Liang Yu was silent.

“Did we ever go back from the Bronze Age to the Stone Age? From steam to iron? What happens when the Information Age hits a turning point? Do we go back to the Electric Age, the Steam Age…”

He lowered his voice. “Or the Stone Age?


Liang Yu shivered, recalling Einstein’s famous words: “I don’t know what weapons will be used in World War III, but World War IV will be fought with sticks and stones.”

“Human history only has one true turning point,” Dr. Zhang paused, “and that’s extinction.”

Liang Yu protested, “But isn’t it possible to just maintain the status quo? Didn’t humanity wield bronze and iron for thousands of years, fighting endless wars without ever really advancing?”

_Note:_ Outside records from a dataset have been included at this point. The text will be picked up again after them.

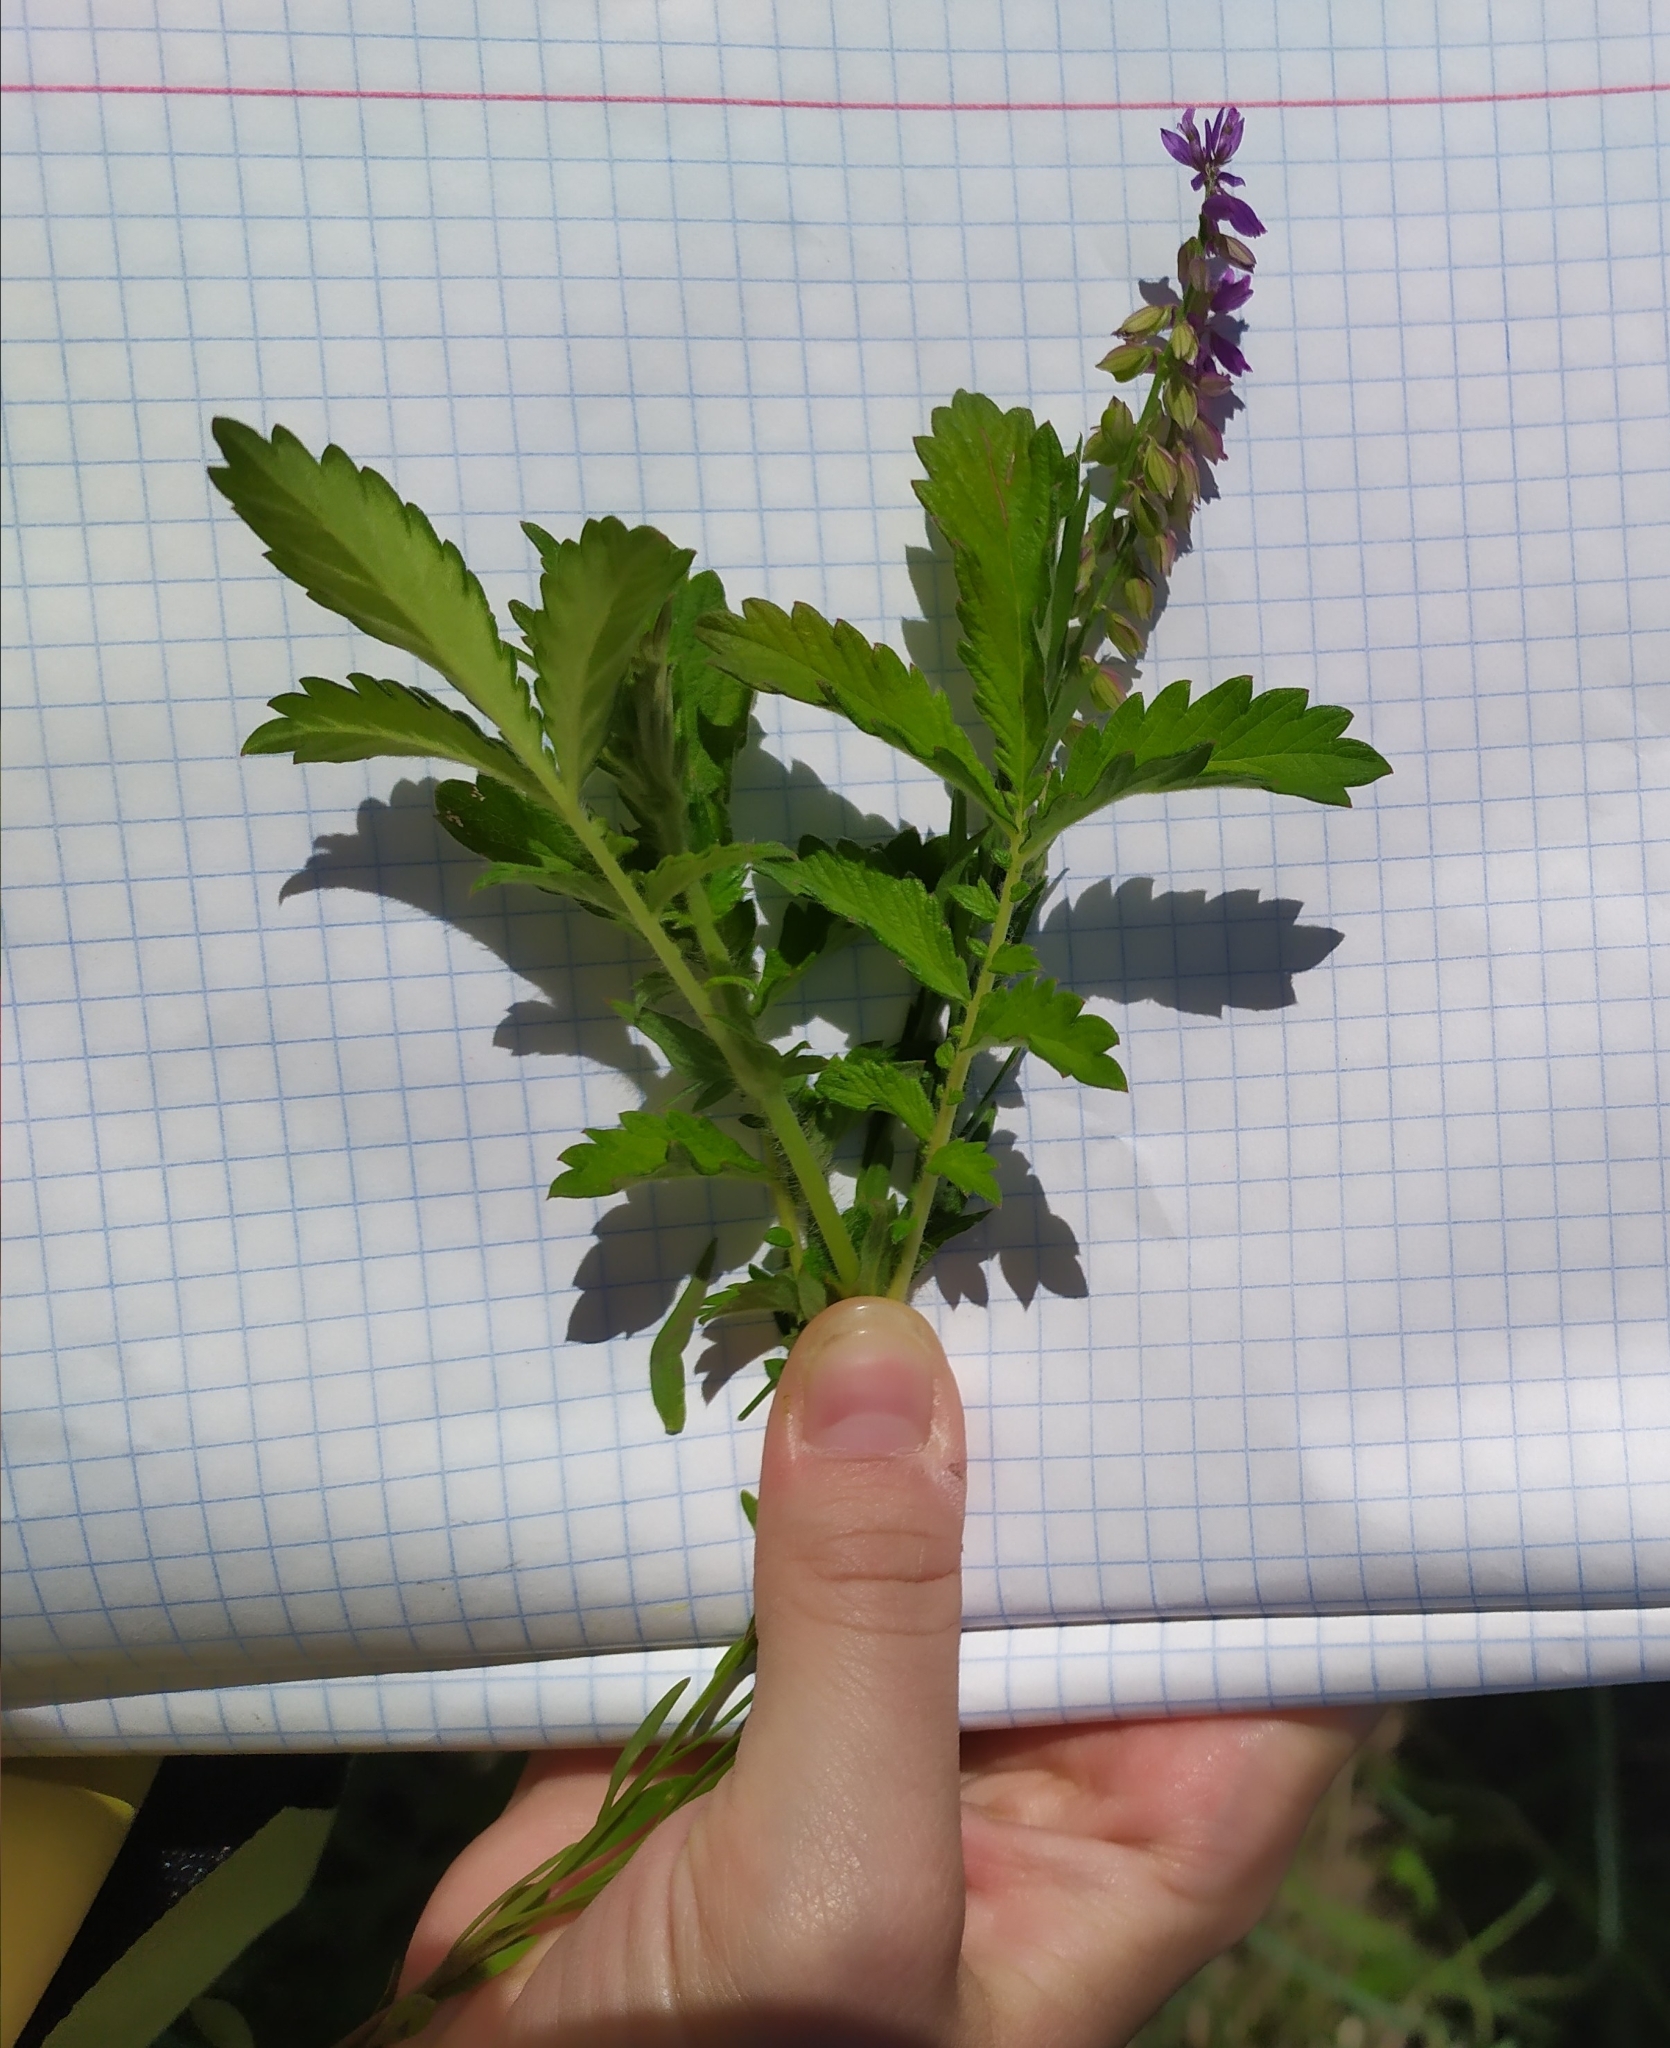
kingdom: Plantae
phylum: Tracheophyta
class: Magnoliopsida
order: Rosales
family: Rosaceae
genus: Agrimonia
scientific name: Agrimonia eupatoria
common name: Agrimony
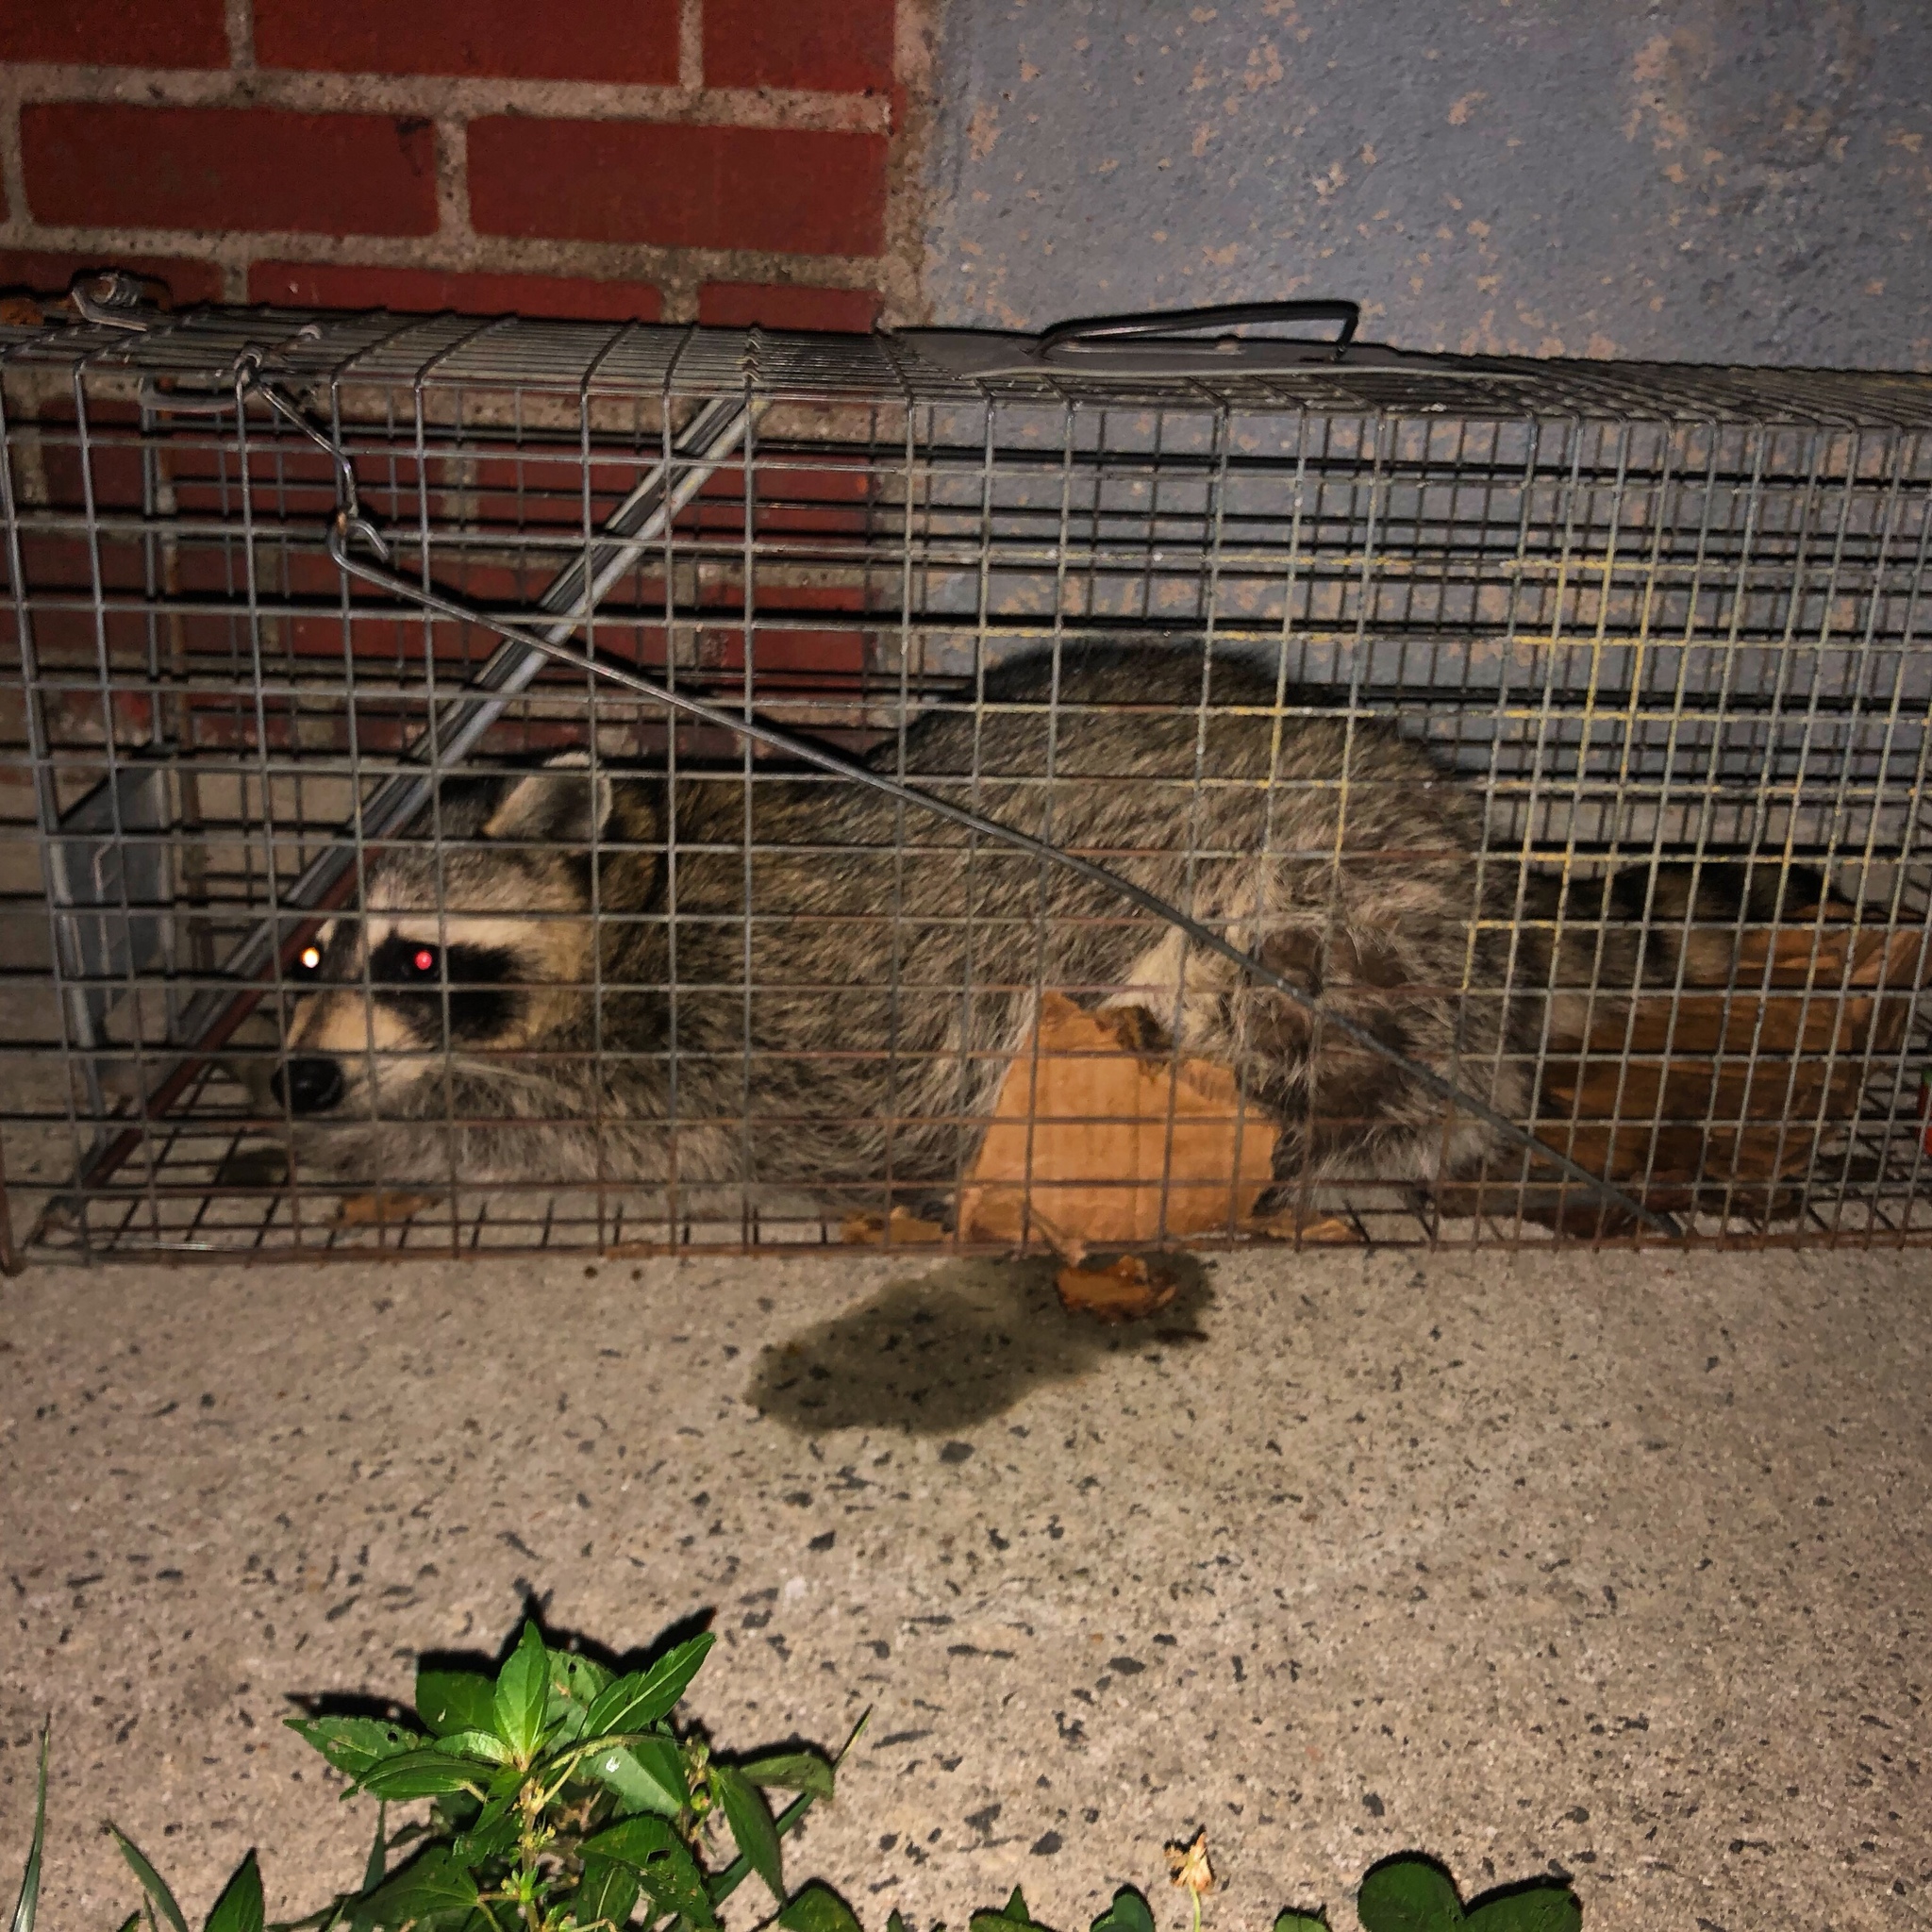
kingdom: Animalia
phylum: Chordata
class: Mammalia
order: Carnivora
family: Procyonidae
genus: Procyon
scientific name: Procyon lotor
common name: Raccoon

Dr. Zhang sighed. “But humanity can’t wield nuclear weapons and fight for thousands of years. That’s a rule set by the Creator: either advance, or perish.”

Liang Yu fell silent.

After a long pause, he asked, “So you’re saying the world will end in war?”

“I never said that,” Dr. Zhang replied. “But everyone’s preparing for the endgame. All the great nations are pouring resources into space technology. Do you really think it’s just about exploring the universe?”

“Isn’t it?”

“It’s about survival. The Spacefaring Faction believes that one day, we’ll break free from the solar system and find the edge of the universe. Maybe there, the secrets left by the gods—or the threshold to the fourth dimension—are hidden. If humanity can find that threshold, maybe we can escape our predetermined fate.”

“So, Dr. Zhang, do you believe in creationism?”

Dr. Zhang’s tone was calm. “Call it gods, higher-dimensional beings, or the Creator—whatever you like. It doesn’t matter. What matters is that such an existence must be real. Humans, as three-dimensional beings, have painted countless pictures and created entire two-dimensional worlds. Deep down, we understand that every lower-dimensional world is created by a higher-dimensional being. Humanity insists that our three-dimensional world is unique and naturally formed, denying the existence of higher beings—ultimately, out of fear.”